▶ _TASK_
Give as output the line that contains "green bucket [374,541,419,593]", followed by every remaining line of the entries, unchanged and with nothing added.

▶ _THE INPUT_
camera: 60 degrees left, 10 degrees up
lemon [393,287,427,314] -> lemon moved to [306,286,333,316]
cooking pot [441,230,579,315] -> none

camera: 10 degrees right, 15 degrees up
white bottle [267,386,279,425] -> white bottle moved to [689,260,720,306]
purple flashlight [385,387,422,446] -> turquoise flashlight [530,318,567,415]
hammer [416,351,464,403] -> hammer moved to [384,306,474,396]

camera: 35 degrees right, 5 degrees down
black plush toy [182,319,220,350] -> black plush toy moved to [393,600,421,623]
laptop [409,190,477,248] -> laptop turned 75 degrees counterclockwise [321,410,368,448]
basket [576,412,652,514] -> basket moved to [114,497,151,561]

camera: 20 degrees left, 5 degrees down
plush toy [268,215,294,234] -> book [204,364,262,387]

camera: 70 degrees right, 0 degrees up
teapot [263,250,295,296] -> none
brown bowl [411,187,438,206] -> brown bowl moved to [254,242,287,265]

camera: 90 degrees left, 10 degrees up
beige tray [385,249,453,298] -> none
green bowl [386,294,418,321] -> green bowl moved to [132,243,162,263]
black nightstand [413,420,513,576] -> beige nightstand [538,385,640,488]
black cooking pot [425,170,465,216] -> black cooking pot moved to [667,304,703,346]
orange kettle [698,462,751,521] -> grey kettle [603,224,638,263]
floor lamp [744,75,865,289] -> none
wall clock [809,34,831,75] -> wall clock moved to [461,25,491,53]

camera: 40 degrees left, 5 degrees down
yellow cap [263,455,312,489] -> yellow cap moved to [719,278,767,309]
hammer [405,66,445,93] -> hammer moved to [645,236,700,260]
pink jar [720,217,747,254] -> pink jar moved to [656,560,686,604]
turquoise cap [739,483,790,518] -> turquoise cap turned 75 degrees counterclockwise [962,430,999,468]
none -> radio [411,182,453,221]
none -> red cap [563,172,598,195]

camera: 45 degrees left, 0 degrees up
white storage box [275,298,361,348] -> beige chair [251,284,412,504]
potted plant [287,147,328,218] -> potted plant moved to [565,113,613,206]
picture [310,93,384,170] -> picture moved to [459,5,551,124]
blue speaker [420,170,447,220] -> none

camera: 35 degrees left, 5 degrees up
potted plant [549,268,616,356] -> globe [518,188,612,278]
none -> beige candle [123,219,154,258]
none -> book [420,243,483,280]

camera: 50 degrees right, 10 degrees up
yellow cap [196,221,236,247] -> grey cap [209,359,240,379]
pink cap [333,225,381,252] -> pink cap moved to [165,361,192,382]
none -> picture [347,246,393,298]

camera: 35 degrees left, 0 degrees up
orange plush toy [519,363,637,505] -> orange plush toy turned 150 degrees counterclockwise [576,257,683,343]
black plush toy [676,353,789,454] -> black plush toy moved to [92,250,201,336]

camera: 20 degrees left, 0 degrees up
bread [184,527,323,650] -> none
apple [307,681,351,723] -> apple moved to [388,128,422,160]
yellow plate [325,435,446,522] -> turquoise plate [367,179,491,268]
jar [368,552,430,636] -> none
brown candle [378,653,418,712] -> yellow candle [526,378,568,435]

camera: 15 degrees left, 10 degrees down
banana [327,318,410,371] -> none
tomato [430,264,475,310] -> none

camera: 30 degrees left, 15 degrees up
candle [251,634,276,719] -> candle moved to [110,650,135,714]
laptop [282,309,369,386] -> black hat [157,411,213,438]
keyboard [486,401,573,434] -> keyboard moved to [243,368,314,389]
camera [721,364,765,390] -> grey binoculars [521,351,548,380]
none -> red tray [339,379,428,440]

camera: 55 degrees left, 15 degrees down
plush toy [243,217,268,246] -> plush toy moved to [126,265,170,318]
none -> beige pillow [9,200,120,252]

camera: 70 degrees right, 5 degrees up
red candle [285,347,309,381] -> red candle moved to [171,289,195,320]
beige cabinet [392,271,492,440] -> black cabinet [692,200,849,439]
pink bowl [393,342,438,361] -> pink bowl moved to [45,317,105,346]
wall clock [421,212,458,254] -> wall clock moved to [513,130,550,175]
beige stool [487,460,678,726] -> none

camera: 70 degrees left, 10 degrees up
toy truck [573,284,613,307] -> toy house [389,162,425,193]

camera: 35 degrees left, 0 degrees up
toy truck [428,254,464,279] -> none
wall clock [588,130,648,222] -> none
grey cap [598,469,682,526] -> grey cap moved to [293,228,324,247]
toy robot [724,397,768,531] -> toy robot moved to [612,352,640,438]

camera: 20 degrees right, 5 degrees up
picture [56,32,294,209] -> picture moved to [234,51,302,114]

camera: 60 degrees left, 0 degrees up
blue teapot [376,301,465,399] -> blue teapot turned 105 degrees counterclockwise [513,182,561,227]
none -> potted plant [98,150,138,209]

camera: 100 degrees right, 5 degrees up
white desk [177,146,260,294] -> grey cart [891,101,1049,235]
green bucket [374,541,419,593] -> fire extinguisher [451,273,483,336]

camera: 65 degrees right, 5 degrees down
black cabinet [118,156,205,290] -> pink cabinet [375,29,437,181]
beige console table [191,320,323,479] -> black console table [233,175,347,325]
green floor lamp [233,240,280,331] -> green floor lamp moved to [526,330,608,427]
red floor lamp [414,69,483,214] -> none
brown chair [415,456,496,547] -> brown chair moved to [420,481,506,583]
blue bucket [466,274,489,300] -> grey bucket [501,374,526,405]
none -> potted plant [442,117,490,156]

▶ _ANSWER FOR THIS EXERCISE_
green bucket [374,541,419,593] -> fire extinguisher [451,273,483,336]

camera: 65 degrees right, 5 degrees down
black cabinet [118,156,205,290] -> pink cabinet [375,29,437,181]
beige console table [191,320,323,479] -> black console table [233,175,347,325]
green floor lamp [233,240,280,331] -> green floor lamp moved to [526,330,608,427]
red floor lamp [414,69,483,214] -> none
brown chair [415,456,496,547] -> brown chair moved to [420,481,506,583]
blue bucket [466,274,489,300] -> grey bucket [501,374,526,405]
none -> potted plant [442,117,490,156]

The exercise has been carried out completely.